DATA FOR PROCESSING below:

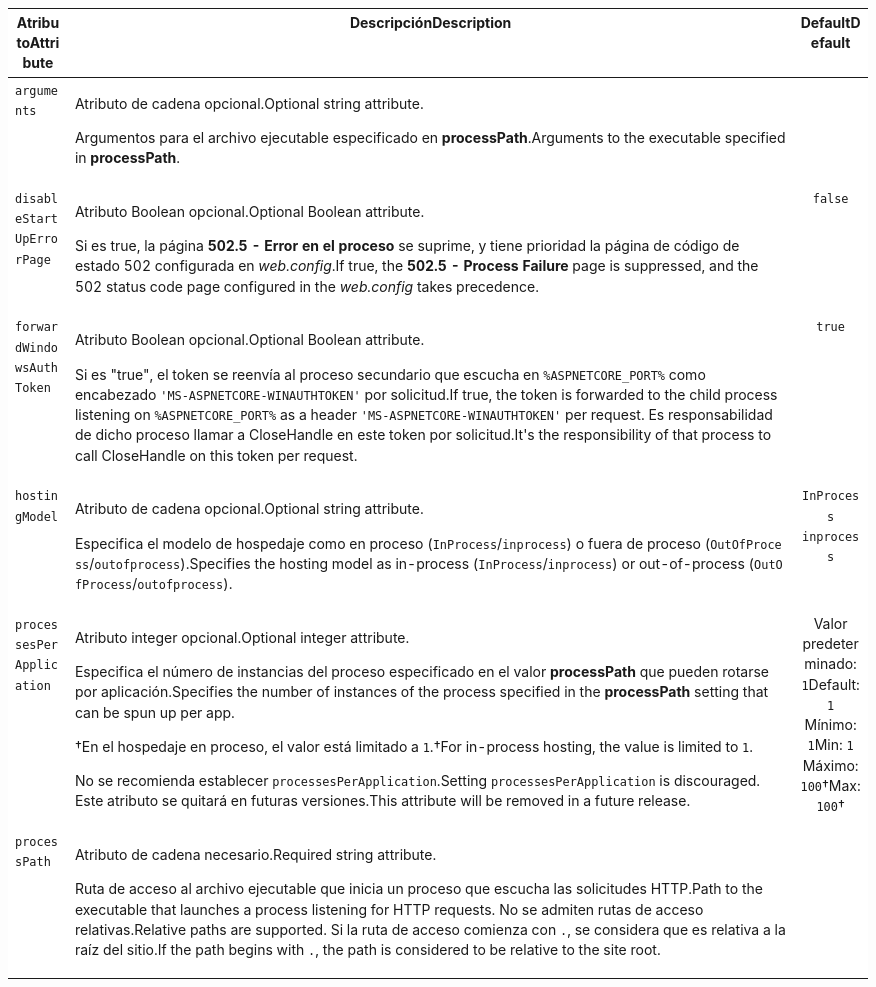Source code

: | <span data-ttu-id="47a5f-181">Atributo</span><span class="sxs-lookup"><span data-stu-id="47a5f-181">Attribute</span></span> | <span data-ttu-id="47a5f-182">Descripción</span><span class="sxs-lookup"><span data-stu-id="47a5f-182">Description</span></span> | <span data-ttu-id="47a5f-183">Default</span><span class="sxs-lookup"><span data-stu-id="47a5f-183">Default</span></span> |
| --------- | ----------- | :-----: |
| `arguments` | <p><span data-ttu-id="47a5f-184">Atributo de cadena opcional.</span><span class="sxs-lookup"><span data-stu-id="47a5f-184">Optional string attribute.</span></span></p><p><span data-ttu-id="47a5f-185">Argumentos para el archivo ejecutable especificado en **processPath**.</span><span class="sxs-lookup"><span data-stu-id="47a5f-185">Arguments to the executable specified in **processPath**.</span></span></p> | |
| `disableStartUpErrorPage` | <p><span data-ttu-id="47a5f-186">Atributo Boolean opcional.</span><span class="sxs-lookup"><span data-stu-id="47a5f-186">Optional Boolean attribute.</span></span></p><p><span data-ttu-id="47a5f-187">Si es true, la página **502.5 - Error en el proceso** se suprime, y tiene prioridad la página de código de estado 502 configurada en *web.config*.</span><span class="sxs-lookup"><span data-stu-id="47a5f-187">If true, the **502.5 - Process Failure** page is suppressed, and the 502 status code page configured in the *web.config* takes precedence.</span></span></p> | `false` |
| `forwardWindowsAuthToken` | <p><span data-ttu-id="47a5f-188">Atributo Boolean opcional.</span><span class="sxs-lookup"><span data-stu-id="47a5f-188">Optional Boolean attribute.</span></span></p><p><span data-ttu-id="47a5f-189">Si es "true", el token se reenvía al proceso secundario que escucha en `%ASPNETCORE_PORT%` como encabezado `'MS-ASPNETCORE-WINAUTHTOKEN'` por solicitud.</span><span class="sxs-lookup"><span data-stu-id="47a5f-189">If true, the token is forwarded to the child process listening on `%ASPNETCORE_PORT%` as a header `'MS-ASPNETCORE-WINAUTHTOKEN'` per request.</span></span> <span data-ttu-id="47a5f-190">Es responsabilidad de dicho proceso llamar a CloseHandle en este token por solicitud.</span><span class="sxs-lookup"><span data-stu-id="47a5f-190">It's the responsibility of that process to call CloseHandle on this token per request.</span></span></p> | `true` |
| `hostingModel` | <p><span data-ttu-id="47a5f-191">Atributo de cadena opcional.</span><span class="sxs-lookup"><span data-stu-id="47a5f-191">Optional string attribute.</span></span></p><p><span data-ttu-id="47a5f-192">Especifica el modelo de hospedaje como en proceso (`InProcess`/`inprocess`) o fuera de proceso (`OutOfProcess`/`outofprocess`).</span><span class="sxs-lookup"><span data-stu-id="47a5f-192">Specifies the hosting model as in-process (`InProcess`/`inprocess`) or out-of-process (`OutOfProcess`/`outofprocess`).</span></span></p> | `InProcess`<br>`inprocess` |
| `processesPerApplication` | <p><span data-ttu-id="47a5f-193">Atributo integer opcional.</span><span class="sxs-lookup"><span data-stu-id="47a5f-193">Optional integer attribute.</span></span></p><p><span data-ttu-id="47a5f-194">Especifica el número de instancias del proceso especificado en el valor **processPath** que pueden rotarse por aplicación.</span><span class="sxs-lookup"><span data-stu-id="47a5f-194">Specifies the number of instances of the process specified in the **processPath** setting that can be spun up per app.</span></span></p><p><span data-ttu-id="47a5f-195">&dagger;En el hospedaje en proceso, el valor está limitado a `1`.</span><span class="sxs-lookup"><span data-stu-id="47a5f-195">&dagger;For in-process hosting, the value is limited to `1`.</span></span></p><p><span data-ttu-id="47a5f-196">No se recomienda establecer `processesPerApplication`.</span><span class="sxs-lookup"><span data-stu-id="47a5f-196">Setting `processesPerApplication` is discouraged.</span></span> <span data-ttu-id="47a5f-197">Este atributo se quitará en futuras versiones.</span><span class="sxs-lookup"><span data-stu-id="47a5f-197">This attribute will be removed in a future release.</span></span></p> | <span data-ttu-id="47a5f-198">Valor predeterminado: `1`</span><span class="sxs-lookup"><span data-stu-id="47a5f-198">Default: `1`</span></span><br><span data-ttu-id="47a5f-199">Mínimo: `1`</span><span class="sxs-lookup"><span data-stu-id="47a5f-199">Min: `1`</span></span><br><span data-ttu-id="47a5f-200">Máximo: `100`&dagger;</span><span class="sxs-lookup"><span data-stu-id="47a5f-200">Max: `100`&dagger;</span></span> |
| `processPath` | <p><span data-ttu-id="47a5f-201">Atributo de cadena necesario.</span><span class="sxs-lookup"><span data-stu-id="47a5f-201">Required string attribute.</span></span></p><p><span data-ttu-id="47a5f-202">Ruta de acceso al archivo ejecutable que inicia un proceso que escucha las solicitudes HTTP.</span><span class="sxs-lookup"><span data-stu-id="47a5f-202">Path to the executable that launches a process listening for HTTP requests.</span></span> <span data-ttu-id="47a5f-203">No se admiten rutas de acceso relativas.</span><span class="sxs-lookup"><span data-stu-id="47a5f-203">Relative paths are supported.</span></span> <span data-ttu-id="47a5f-204">Si la ruta de acceso comienza con `.`, se considera que es relativa a la raíz del sitio.</span><span class="sxs-lookup"><span data-stu-id="47a5f-204">If the path begins with `.`, the path is considered to be relative to the site root.</span></span></p> | |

End of DATA FOR PROCESSING.

EXERCISE DIRECTIONS — Every entry should be repeated verbatim, with the pictures left out.

PROBLEM SOLUTION —
Source code

: | <span data-ttu-id="47a5f-181">Atributo</span><span class="sxs-lookup"><span data-stu-id="47a5f-181">Attribute</span></span> | <span data-ttu-id="47a5f-182">Descripción</span><span class="sxs-lookup"><span data-stu-id="47a5f-182">Description</span></span> | <span data-ttu-id="47a5f-183">Default</span><span class="sxs-lookup"><span data-stu-id="47a5f-183">Default</span></span> |
| --------- | ----------- | :-----: |
| `arguments` | <p><span data-ttu-id="47a5f-184">Atributo de cadena opcional.</span><span class="sxs-lookup"><span data-stu-id="47a5f-184">Optional string attribute.</span></span></p><p><span data-ttu-id="47a5f-185">Argumentos para el archivo ejecutable especificado en **processPath**.</span><span class="sxs-lookup"><span data-stu-id="47a5f-185">Arguments to the executable specified in **processPath**.</span></span></p> | |
| `disableStartUpErrorPage` | <p><span data-ttu-id="47a5f-186">Atributo Boolean opcional.</span><span class="sxs-lookup"><span data-stu-id="47a5f-186">Optional Boolean attribute.</span></span></p><p><span data-ttu-id="47a5f-187">Si es true, la página **502.5 - Error en el proceso** se suprime, y tiene prioridad la página de código de estado 502 configurada en *web.config*.</span><span class="sxs-lookup"><span data-stu-id="47a5f-187">If true, the **502.5 - Process Failure** page is suppressed, and the 502 status code page configured in the *web.config* takes precedence.</span></span></p> | `false` |
| `forwardWindowsAuthToken` | <p><span data-ttu-id="47a5f-188">Atributo Boolean opcional.</span><span class="sxs-lookup"><span data-stu-id="47a5f-188">Optional Boolean attribute.</span></span></p><p><span data-ttu-id="47a5f-189">Si es "true", el token se reenvía al proceso secundario que escucha en `%ASPNETCORE_PORT%` como encabezado `'MS-ASPNETCORE-WINAUTHTOKEN'` por solicitud.</span><span class="sxs-lookup"><span data-stu-id="47a5f-189">If true, the token is forwarded to the child process listening on `%ASPNETCORE_PORT%` as a header `'MS-ASPNETCORE-WINAUTHTOKEN'` per request.</span></span> <span data-ttu-id="47a5f-190">Es responsabilidad de dicho proceso llamar a CloseHandle en este token por solicitud.</span><span class="sxs-lookup"><span data-stu-id="47a5f-190">It's the responsibility of that process to call CloseHandle on this token per request.</span></span></p> | `true` |
| `hostingModel` | <p><span data-ttu-id="47a5f-191">Atributo de cadena opcional.</span><span class="sxs-lookup"><span data-stu-id="47a5f-191">Optional string attribute.</span></span></p><p><span data-ttu-id="47a5f-192">Especifica el modelo de hospedaje como en proceso (`InProcess`/`inprocess`) o fuera de proceso (`OutOfProcess`/`outofprocess`).</span><span class="sxs-lookup"><span data-stu-id="47a5f-192">Specifies the hosting model as in-process (`InProcess`/`inprocess`) or out-of-process (`OutOfProcess`/`outofprocess`).</span></span></p> | `InProcess`<br>`inprocess` |
| `processesPerApplication` | <p><span data-ttu-id="47a5f-193">Atributo integer opcional.</span><span class="sxs-lookup"><span data-stu-id="47a5f-193">Optional integer attribute.</span></span></p><p><span data-ttu-id="47a5f-194">Especifica el número de instancias del proceso especificado en el valor **processPath** que pueden rotarse por aplicación.</span><span class="sxs-lookup"><span data-stu-id="47a5f-194">Specifies the number of instances of the process specified in the **processPath** setting that can be spun up per app.</span></span></p><p><span data-ttu-id="47a5f-195">&dagger;En el hospedaje en proceso, el valor está limitado a `1`.</span><span class="sxs-lookup"><span data-stu-id="47a5f-195">&dagger;For in-process hosting, the value is limited to `1`.</span></span></p><p><span data-ttu-id="47a5f-196">No se recomienda establecer `processesPerApplication`.</span><span class="sxs-lookup"><span data-stu-id="47a5f-196">Setting `processesPerApplication` is discouraged.</span></span> <span data-ttu-id="47a5f-197">Este atributo se quitará en futuras versiones.</span><span class="sxs-lookup"><span data-stu-id="47a5f-197">This attribute will be removed in a future release.</span></span></p> | <span data-ttu-id="47a5f-198">Valor predeterminado: `1`</span><span class="sxs-lookup"><span data-stu-id="47a5f-198">Default: `1`</span></span><br><span data-ttu-id="47a5f-199">Mínimo: `1`</span><span class="sxs-lookup"><span data-stu-id="47a5f-199">Min: `1`</span></span><br><span data-ttu-id="47a5f-200">Máximo: `100`&dagger;</span><span class="sxs-lookup"><span data-stu-id="47a5f-200">Max: `100`&dagger;</span></span> |
| `processPath` | <p><span data-ttu-id="47a5f-201">Atributo de cadena necesario.</span><span class="sxs-lookup"><span data-stu-id="47a5f-201">Required string attribute.</span></span></p><p><span data-ttu-id="47a5f-202">Ruta de acceso al archivo ejecutable que inicia un proceso que escucha las solicitudes HTTP.</span><span class="sxs-lookup"><span data-stu-id="47a5f-202">Path to the executable that launches a process listening for HTTP requests.</span></span> <span data-ttu-id="47a5f-203">No se admiten rutas de acceso relativas.</span><span class="sxs-lookup"><span data-stu-id="47a5f-203">Relative paths are supported.</span></span> <span data-ttu-id="47a5f-204">Si la ruta de acceso comienza con `.`, se considera que es relativa a la raíz del sitio.</span><span class="sxs-lookup"><span data-stu-id="47a5f-204">If the path begins with `.`, the path is considered to be relative to the site root.</span></span></p> | |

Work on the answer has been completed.